REQUIRED ACTION =
Using the data that follows, return exactly the lines from the one that contains "M1102,1306L1115,1326L1059,1363L1046,1343Z" through the one that contains "M832,1398L842,1411L846,1409L851,1416L829,1432L815,1410Z", ends included.

DATA SUPPLIED =
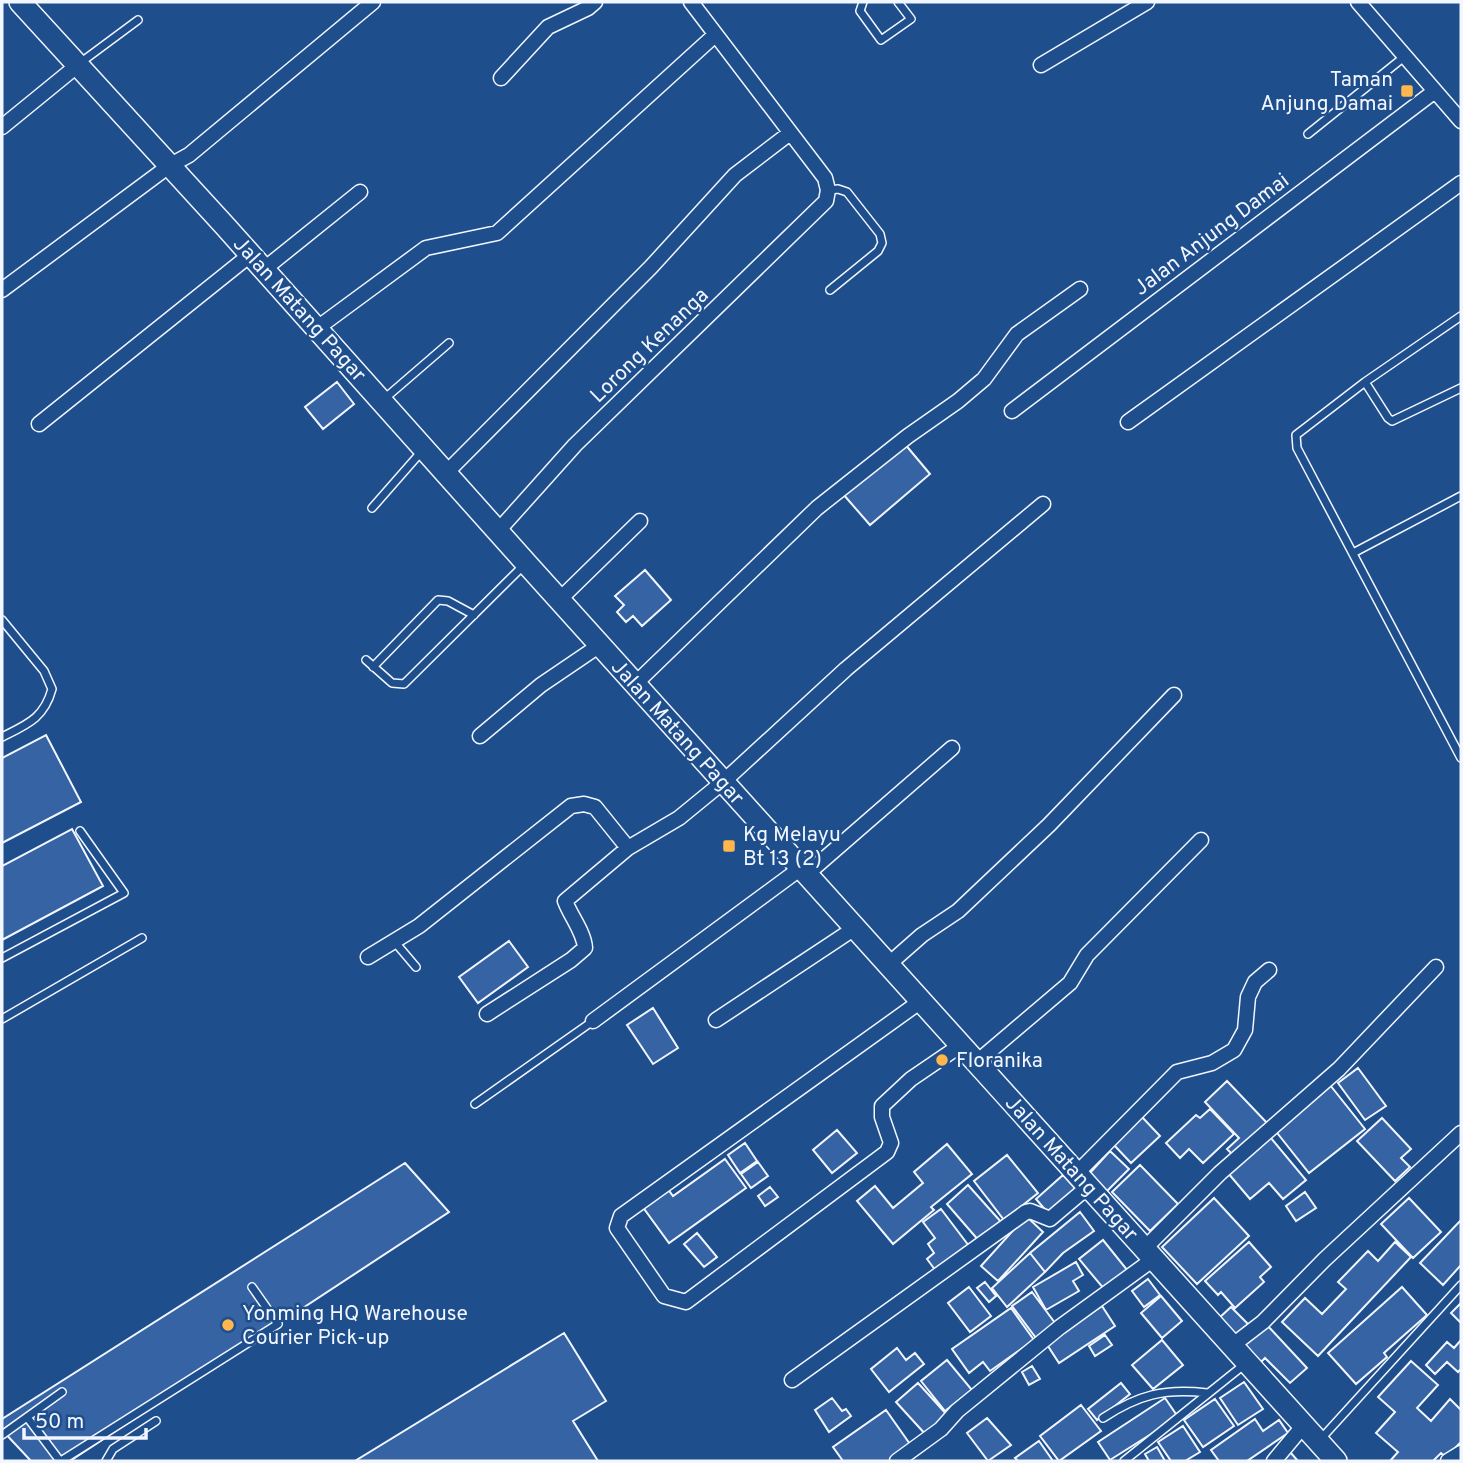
<svg xmlns="http://www.w3.org/2000/svg" width="1463" height="1463" font-family="Overpass,sans-serif">
  <style>
    .building { fill: #3563a3; stroke: #f2f6ff; stroke-width: 2 }
    .lines { fill: none; stroke-linecap: round; stroke-linejoin: round }
    .lane-casing { stroke: #f2f6ff; stroke-width: 10 }
    .street-casing { stroke: #f2f6ff; stroke-width: 17 }
    .secondary-casing { stroke: #f2f6ff; stroke-width: 24 }
    .lane { stroke: #1f4e8c; stroke-width: 7 }
    .street { stroke: #1f4e8c; stroke-width: 14 }
    .secondary { stroke: #1f4e8c; stroke-width: 21 }
    .poi-dot { fill: #ffb74d; stroke: #1f4e8c; stroke-width: 2.5 }
    .labels { text-anchor: middle; stroke-width: 5; stroke-linejoin: round; paint-order: stroke }
    .poi-label { font-size: 21px; fill: #f2f6ff; stroke: #1f4e8c; text-anchor: start }
    .street-label { font-size: 21px; fill: #f2f6ff; stroke: #1f4e8c }
  </style>
  <rect width="100%" height="100%" fill="#1f4e8c"/>
  <path class="building" d="M337,382L354,404L323,429L305,407Z
    M904,443L930,474L870,525L843,494Z
    M645,570L671,600L642,626L633,616L626,622L617,612L624,605L615,596Z
    M46,735L81,802L2,843V758Z
    M72,829L103,886L2,940V866Z
    M509,941L528,967L478,1003L459,977Z
    M653,1008L678,1048L653,1064L627,1025Z
    M1358,1068L1386,1106L1365,1120L1338,1083Z
    M1227,1081L1268,1124L1234,1156L1227,1149L1239,1138L1205,1102Z
    M1330,1085L1365,1129L1309,1173L1274,1129Z
    M1210,1109L1234,1134L1203,1163L1189,1149L1180,1158L1166,1143L1196,1115L1200,1118Z
    M1142,1117L1160,1136L1131,1163L1113,1144Z
    M1382,1118L1411,1149L1401,1158L1410,1167L1395,1181L1357,1141Z
    M837,1130L857,1153L832,1173L813,1150Z
    M1270,1137L1306,1180L1283,1199L1269,1183L1250,1199L1228,1173Z
    M745,1143L757,1161L740,1173L728,1155Z
    M947,1144L972,1174L931,1207L934,1210L893,1244L857,1201L875,1186L893,1208L923,1183L914,1172Z
    M1110,1151L1129,1169L1107,1191L1089,1174Z
    M1007,1155L1038,1193L1004,1220L974,1181Z
    M725,1159L746,1188L669,1243L642,1206L667,1188L673,1196Z
    M758,1162L768,1176L751,1188L741,1174Z
    M405,1163L449,1212L70,1461H31L2,1430V1419Z
    M1140,1165L1178,1204L1150,1231L1112,1192Z
    M1063,1175L1076,1189L1048,1213L1036,1199Z
    M968,1185L1002,1223L980,1242L947,1204Z
    M770,1187L778,1197L765,1206L758,1196Z
    M1305,1192L1316,1208L1296,1221L1286,1206Z
    M1214,1198L1249,1236L1197,1284L1162,1247Z
    M1409,1198L1441,1232L1413,1258L1381,1224Z
    M941,1209L969,1246L936,1271L927,1259L934,1253L928,1244L935,1238L923,1222Z
    M1080,1212L1094,1231L1063,1253L1045,1272L1030,1253Z
    M1026,1216L1043,1232L998,1281L981,1266Z
    M1461,1220V1265L1443,1285L1420,1263Z
    M697,1233L717,1257L704,1267L684,1244Z
    M1103,1240L1128,1271L1104,1289L1079,1259Z
    M1249,1242L1271,1267L1260,1277L1264,1282L1235,1308L1221,1292L1218,1295L1205,1281Z
    M1395,1242L1411,1257L1318,1356L1282,1322L1305,1298L1322,1314L1346,1289L1338,1282L1368,1251L1378,1261Z
    M1030,1253L1045,1272L1007,1307L992,1288Z
    M1076,1262L1083,1275L1073,1281L1079,1291L1046,1310L1033,1287Z
    M1148,1279L1160,1295L1144,1307L1132,1291Z
    M985,1282L996,1296L989,1302L977,1288Z
    M969,1287L991,1316L970,1332L948,1303Z
    M1402,1287L1427,1315L1384,1353L1387,1357L1356,1384L1328,1353Z
    M1032,1292L1058,1327L1039,1342L1012,1306Z
    M1161,1296L1182,1321L1162,1338L1141,1313Z
    M1461,1303V1323L1451,1313Z
    M1102,1306L1115,1326L1059,1363L1046,1343Z
    M1231,1307L1248,1324L1235,1336L1218,1319Z
    M1011,1308L1034,1340L990,1371L983,1362L969,1373L952,1349Z
    M1266,1324L1307,1368L1290,1383L1265,1358L1261,1362L1244,1344Z
    M564,1333L606,1401L573,1421L598,1461H355Z
    M1105,1335L1112,1345L1095,1356L1089,1346Z
    M1162,1340L1183,1365L1153,1389L1132,1365Z
    M1461,1340V1369L1458,1372L1447,1362L1435,1374L1426,1365L1447,1342L1454,1348Z
    M897,1348L906,1360L915,1353L924,1364L889,1392L871,1369Z
    M947,1360L972,1390L945,1411L921,1381Z
    M1411,1361L1438,1385L1417,1408L1431,1421L1450,1399L1461,1410V1442L1446,1457L1441,1453L1433,1461H1390L1398,1452L1376,1433L1395,1412L1378,1397Z
    M1032,1366L1040,1379L1029,1385L1022,1372Z
    M1244,1382L1263,1409L1238,1425L1220,1398Z
    M918,1383L949,1417L927,1436L896,1402Z
    M1121,1383L1130,1394L1097,1420L1088,1409Z
    M832,1398L842,1411L846,1409L851,1416L829,1432L815,1410Z
    M1165,1398L1178,1417L1110,1460L1098,1442Z
    M1215,1399L1234,1426L1203,1447L1184,1420Z
    M1081,1405L1101,1431L1059,1461L1040,1436Z
    M886,1410L912,1447L891,1461H843L833,1447Z
    M987,1418L1011,1445L988,1461L967,1433Z
    M1255,1419L1263,1431L1279,1420L1288,1433L1247,1461H1219L1211,1450Z
    M1183,1426L1200,1452L1185,1461H1171L1158,1442Z
    M1039,1441L1053,1461H1018L1015,1458Z
    M1157,1447L1165,1461H1149L1145,1454Z
    M1290,1452L1298,1461H1280Z"/>
  <g class="lines">
    <g class="lane-casing">
      <path id="lane" d="M863,2L860,11L881,40L911,19L898,2
        M80,63L138,20
        M1308,134L1404,57
        M829,190L838,189L847,192L880,234L882,243L878,251L830,290
        M1461,316L1365,382L1296,435L1297,448L1461,758
        M1365,382L1388,418L1392,421L1461,388
        M383,400L449,343
        M372,508L422,451
        M1355,552L1461,496
        M2,620L44,671L52,689C44,718 28,724 2,737
        M366,660L392,683L404,684L525,564
        M373,667L438,600L448,601L474,615
        M394,941L416,967
        M2,958L124,893L80,831
        M2,1019L142,938
        M475,1104L593,1021
        M27,1417L60,1461
        M1103,1418C1138,1395 1164,1388 1207,1393
        M2,1435L62,1392
        M1319,1441L1461,1285
        M61,1461L278,1324L252,1287
        M106,1461L113,1449L156,1421
        M1124,1461L1245,1364"/>
    </g>
    <g class="street-casing">
      <path id="street" d="M1358,2L1461,121
        M1041,65L1147,2
        M501,78L548,27L588,8L595,2
        M2,127L78,65
        M263,270L360,192
        M2,290L169,166L189,155L373,2
        M316,329L426,248L497,233L715,35
        M1012,411L1435,91
        M1128,422L1461,183
        M39,424L250,255
        M447,472L651,267L735,175L790,133
        M498,531L575,445L826,201L828,190L825,178L691,2
        M559,600L640,521
        M635,684L817,508L908,436L958,401L984,379L1017,334L1080,289
        M480,736L541,685L600,645
        M807,874L952,748
        M368,957L419,926L571,806L584,804L595,807L628,848
        M889,964L922,935L958,911L1049,825L1174,695
        M921,1001L621,1216L617,1228L664,1296L686,1302L887,1152L891,1143L882,1117V1106L911,1079L961,1045
        M487,1014L571,960L585,948C584,932 571,917 565,901L628,848L679,818L723,782L846,669L1043,504
        M716,1020L855,928
        M593,1021L801,868
        M977,1062L1070,983L1087,955L1201,840
        M1077,1173L1177,1072L1212,1063L1234,1050L1245,1030L1248,997L1255,982L1269,970
        M1145,1248L1220,1173L1339,1069L1436,967
        M1233,1345L1263,1322L1325,1259L1461,1133
        M792,1380L1026,1212L1030,1211L1050,1219L1089,1186
        M897,1461L941,1429L957,1411L1060,1327L1155,1258
        M1274,1461L1304,1425
        M1448,1461L1461,1453"/>
    </g>
    <g class="secondary-casing">
      <path id="secondary" d="M20,2L225,226L526,563L1336,1461"/>
    </g>
    <use href="#lane" class="lane"/>
    <use href="#street" class="street"/>
    <use href="#secondary" class="secondary"/>
  </g>
  <g class="poi-dot">
    <rect x="1400" y="84" width="14" height="14" rx="3.5"/>
    <rect x="722" y="839" width="14" height="14" rx="3.5"/>
    <circle cx="942" cy="1060" r="7"/>
    <circle cx="228" cy="1325" r="7"/>
  </g>
  <g class="labels">
    <g class="poi-label">
      <text x="1393" y="86" text-anchor="end">Taman<tspan x="1393" dy="24">Anjung Damai</tspan></text>
      <text x="743" y="841">Kg Melayu<tspan x="743" dy="24">Bt 13 (2)</tspan></text>
      <text x="956" y="1067">Floranika</text>
      <text x="242" y="1320">Yonming HQ Warehouse<tspan x="242" dy="24">Courier Pick-up</tspan></text>
    </g>
    <g class="street-label">
      <text transform="translate(1211 234) rotate(-37)" y="7">Jalan Anjung Damai</text>
      <text transform="translate(300 309) rotate(48)" y="7">Jalan Matang Pagar</text>
      <text transform="translate(649 345) rotate(-44)" y="7">Lorong Kenanga</text>
      <text transform="translate(678 732) rotate(48)" y="7">Jalan Matang Pagar</text>
      <text transform="translate(1072 1168) rotate(48)" y="7">Jalan Matang Pagar</text>
    </g>
  </g>
  <rect width="1463" height="1463" fill="none" stroke="#f2f6ff" stroke-width="7"/>
  <path d="M24 1428v10h122v-10" fill="none" stroke="#f2f6ff" stroke-width="3.5"/>
  <text x="35" y="1428" font-size="21" fill="#f2f6ff" stroke="#1f4e8c" stroke-width="5" paint-order="stroke">50 m</text>
</svg>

REPLY TO THE EXERCISE =
    M1102,1306L1115,1326L1059,1363L1046,1343Z
    M1231,1307L1248,1324L1235,1336L1218,1319Z
    M1011,1308L1034,1340L990,1371L983,1362L969,1373L952,1349Z
    M1266,1324L1307,1368L1290,1383L1265,1358L1261,1362L1244,1344Z
    M564,1333L606,1401L573,1421L598,1461H355Z
    M1105,1335L1112,1345L1095,1356L1089,1346Z
    M1162,1340L1183,1365L1153,1389L1132,1365Z
    M1461,1340V1369L1458,1372L1447,1362L1435,1374L1426,1365L1447,1342L1454,1348Z
    M897,1348L906,1360L915,1353L924,1364L889,1392L871,1369Z
    M947,1360L972,1390L945,1411L921,1381Z
    M1411,1361L1438,1385L1417,1408L1431,1421L1450,1399L1461,1410V1442L1446,1457L1441,1453L1433,1461H1390L1398,1452L1376,1433L1395,1412L1378,1397Z
    M1032,1366L1040,1379L1029,1385L1022,1372Z
    M1244,1382L1263,1409L1238,1425L1220,1398Z
    M918,1383L949,1417L927,1436L896,1402Z
    M1121,1383L1130,1394L1097,1420L1088,1409Z
    M832,1398L842,1411L846,1409L851,1416L829,1432L815,1410Z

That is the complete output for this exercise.